**EXERCISE OBJECTIVE:**
Can you transcribe the part of the Lares barrio passage that opens with the words containing "Barrio of Puerto" and closes with "barrio was 1,954."?
[Opening SOURCE PASSAGE section]
Barrio of Puerto Rico

Lares is a barrio in the municipality of Lares, Puerto Rico. Its population in 2010 was 3,405.

==History==

Lares was in Spain's gazetteers until Puerto Rico was ceded by Spain in the aftermath of the Spanish–American War under the terms of the Treaty of Paris of 1898 and became an unincorporated territory of the United States. In 1899, the United States Department of War conducted a census of Puerto Rico finding that the population of Lares barrio was 1,954.

Historical population
| Census | Pop. | Note | %± |
| 1900 | 1,954 |  | — |
| 1910 | 2,256 |  | 15.5% |
| 1920 | 2,343 |  | 3.9% |
| 1930 | 2,824 |  | 20.5% |
| 1940 | 3,141 |  | 11.2% |
| 1950 | 2,966 |  | −5.6% |
| 1960 | 2,149 |  | −27.5% |
| 1970 | 0 |  | −100.0% |
| 1980 | 3,351 |  | — |
| 1990 | 3,458 |  | 3.2% |
| 2000 | 3,807 |  | 10.1% |
| 2010 | 3,405 |  | −10.6% |
U.S. Decennial Census 1899 (shown as 1900) 1910-1930 1930-1950 1980-2000 2010

==Sectors==
Barrios (which are, in contemporary times, roughly comparable to minor civil divisions) and subbarrios, in turn, are further subdivided into smaller local populated place areas/units called sectores (sectors in English). The types of sectores may vary, from normally sector to urbanización to reparto to barriada to residencial, among others.

The following sectors are in Lares barrio:

Camino Obispo,
Cuesta Mayía,
El 25,
La Sabana Sumidero,
Las Casetas Capotillo,
Las Tres Marías,
Sector Jobos López,
Sector Jobos Mario,
Sector La Sierra Tatí,
Sector Las Minas,
Sector Los Muros,
Sector Manolo Toledo,
Sector Miján Parcelas Miría,
Sector Palmarllano,
Sector Sierra Miría,
Tramo Carretera 111,
Tramo Carretera 134, and
Urbanización Villa Palmira.

==Features==
Facilidades Recreativas Edelmiro “Mirito” Jiménez is a recreational facility and mini baseball stadium named after Edelmiro “Mirito” Jiménez, located on PR-111 in Lares barrio.
[Closing SOURCE PASSAGE section]
[Opening DATASET EXCERPTS section]
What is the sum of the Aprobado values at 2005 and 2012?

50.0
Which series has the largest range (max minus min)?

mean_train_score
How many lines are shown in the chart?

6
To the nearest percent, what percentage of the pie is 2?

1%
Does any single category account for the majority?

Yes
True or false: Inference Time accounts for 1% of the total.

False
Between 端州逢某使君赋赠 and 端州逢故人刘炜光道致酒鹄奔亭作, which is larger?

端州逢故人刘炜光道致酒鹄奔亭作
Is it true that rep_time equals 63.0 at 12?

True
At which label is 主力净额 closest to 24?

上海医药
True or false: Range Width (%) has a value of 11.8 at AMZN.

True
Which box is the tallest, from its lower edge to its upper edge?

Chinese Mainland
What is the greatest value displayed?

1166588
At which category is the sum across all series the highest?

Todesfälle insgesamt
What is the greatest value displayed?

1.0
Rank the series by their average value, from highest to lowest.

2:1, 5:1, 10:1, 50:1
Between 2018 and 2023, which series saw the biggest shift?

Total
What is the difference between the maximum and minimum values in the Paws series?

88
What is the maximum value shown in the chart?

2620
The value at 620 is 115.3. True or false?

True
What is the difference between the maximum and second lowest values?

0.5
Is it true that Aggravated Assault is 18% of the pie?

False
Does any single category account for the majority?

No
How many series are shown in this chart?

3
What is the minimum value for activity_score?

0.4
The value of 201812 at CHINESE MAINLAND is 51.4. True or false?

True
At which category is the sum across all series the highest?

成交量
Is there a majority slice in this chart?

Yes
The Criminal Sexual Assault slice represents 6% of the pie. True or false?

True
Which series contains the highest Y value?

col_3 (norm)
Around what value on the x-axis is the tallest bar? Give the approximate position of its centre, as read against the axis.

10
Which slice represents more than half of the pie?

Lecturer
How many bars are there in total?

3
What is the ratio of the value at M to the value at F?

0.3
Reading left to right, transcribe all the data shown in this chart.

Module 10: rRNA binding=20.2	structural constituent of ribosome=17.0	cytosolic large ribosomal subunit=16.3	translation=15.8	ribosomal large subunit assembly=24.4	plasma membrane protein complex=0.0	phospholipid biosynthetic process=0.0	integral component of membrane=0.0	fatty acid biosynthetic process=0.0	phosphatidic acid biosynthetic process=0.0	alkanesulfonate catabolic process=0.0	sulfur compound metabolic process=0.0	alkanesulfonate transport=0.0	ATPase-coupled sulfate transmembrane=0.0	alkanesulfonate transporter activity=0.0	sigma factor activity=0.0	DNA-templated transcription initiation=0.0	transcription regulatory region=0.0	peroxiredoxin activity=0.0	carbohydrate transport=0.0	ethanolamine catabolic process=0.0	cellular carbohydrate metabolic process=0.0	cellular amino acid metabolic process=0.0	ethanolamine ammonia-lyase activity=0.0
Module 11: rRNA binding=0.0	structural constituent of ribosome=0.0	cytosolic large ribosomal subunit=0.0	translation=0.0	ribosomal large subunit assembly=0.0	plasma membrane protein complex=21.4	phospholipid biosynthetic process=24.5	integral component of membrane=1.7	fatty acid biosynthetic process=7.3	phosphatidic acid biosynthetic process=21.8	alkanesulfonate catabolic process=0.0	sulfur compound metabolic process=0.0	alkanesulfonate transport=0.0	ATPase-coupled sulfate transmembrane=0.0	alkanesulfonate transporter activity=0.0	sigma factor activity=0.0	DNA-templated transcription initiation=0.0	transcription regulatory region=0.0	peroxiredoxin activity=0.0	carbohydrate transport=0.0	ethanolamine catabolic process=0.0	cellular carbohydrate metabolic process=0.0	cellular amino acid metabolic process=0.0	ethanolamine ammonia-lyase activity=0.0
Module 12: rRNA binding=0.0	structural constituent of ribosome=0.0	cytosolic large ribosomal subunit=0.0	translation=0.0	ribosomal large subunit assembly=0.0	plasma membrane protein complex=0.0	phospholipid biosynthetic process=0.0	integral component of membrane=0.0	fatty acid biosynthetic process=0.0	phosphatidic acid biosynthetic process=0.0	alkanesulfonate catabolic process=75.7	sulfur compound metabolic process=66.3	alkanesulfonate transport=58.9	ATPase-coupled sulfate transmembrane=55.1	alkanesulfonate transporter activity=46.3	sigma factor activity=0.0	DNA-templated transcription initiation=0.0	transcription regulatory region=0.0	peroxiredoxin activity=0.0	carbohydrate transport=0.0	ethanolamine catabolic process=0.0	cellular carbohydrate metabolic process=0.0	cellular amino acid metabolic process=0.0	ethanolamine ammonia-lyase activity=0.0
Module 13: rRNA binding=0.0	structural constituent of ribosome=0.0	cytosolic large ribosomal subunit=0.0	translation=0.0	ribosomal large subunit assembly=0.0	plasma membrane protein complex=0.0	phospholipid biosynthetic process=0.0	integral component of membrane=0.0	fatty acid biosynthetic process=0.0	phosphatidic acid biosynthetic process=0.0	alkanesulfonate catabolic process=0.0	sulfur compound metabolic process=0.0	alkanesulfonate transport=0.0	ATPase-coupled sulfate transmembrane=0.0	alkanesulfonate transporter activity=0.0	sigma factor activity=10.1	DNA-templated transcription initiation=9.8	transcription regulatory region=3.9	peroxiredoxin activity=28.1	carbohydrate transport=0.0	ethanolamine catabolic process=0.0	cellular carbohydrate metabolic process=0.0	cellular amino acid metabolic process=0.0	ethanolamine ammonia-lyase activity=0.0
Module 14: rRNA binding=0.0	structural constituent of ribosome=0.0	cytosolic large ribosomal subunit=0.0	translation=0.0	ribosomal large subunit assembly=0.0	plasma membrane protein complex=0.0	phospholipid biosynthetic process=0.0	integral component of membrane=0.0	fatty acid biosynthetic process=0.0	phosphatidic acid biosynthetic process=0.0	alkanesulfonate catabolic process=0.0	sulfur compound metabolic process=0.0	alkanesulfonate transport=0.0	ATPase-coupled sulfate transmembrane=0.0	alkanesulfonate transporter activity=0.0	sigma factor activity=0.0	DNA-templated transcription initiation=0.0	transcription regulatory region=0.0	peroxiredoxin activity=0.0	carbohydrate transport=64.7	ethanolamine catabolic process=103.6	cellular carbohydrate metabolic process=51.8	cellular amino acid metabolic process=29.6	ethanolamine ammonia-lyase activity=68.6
[Closing DATASET EXCERPTS section]
**SOLUTION:**
Barrio of Puerto Rico

Lares is a barrio in the municipality of Lares, Puerto Rico. Its population in 2010 was 3,405.

==History==

Lares was in Spain's gazetteers until Puerto Rico was ceded by Spain in the aftermath of the Spanish–American War under the terms of the Treaty of Paris of 1898 and became an unincorporated territory of the United States. In 1899, the United States Department of War conducted a census of Puerto Rico finding that the population of Lares barrio was 1,954.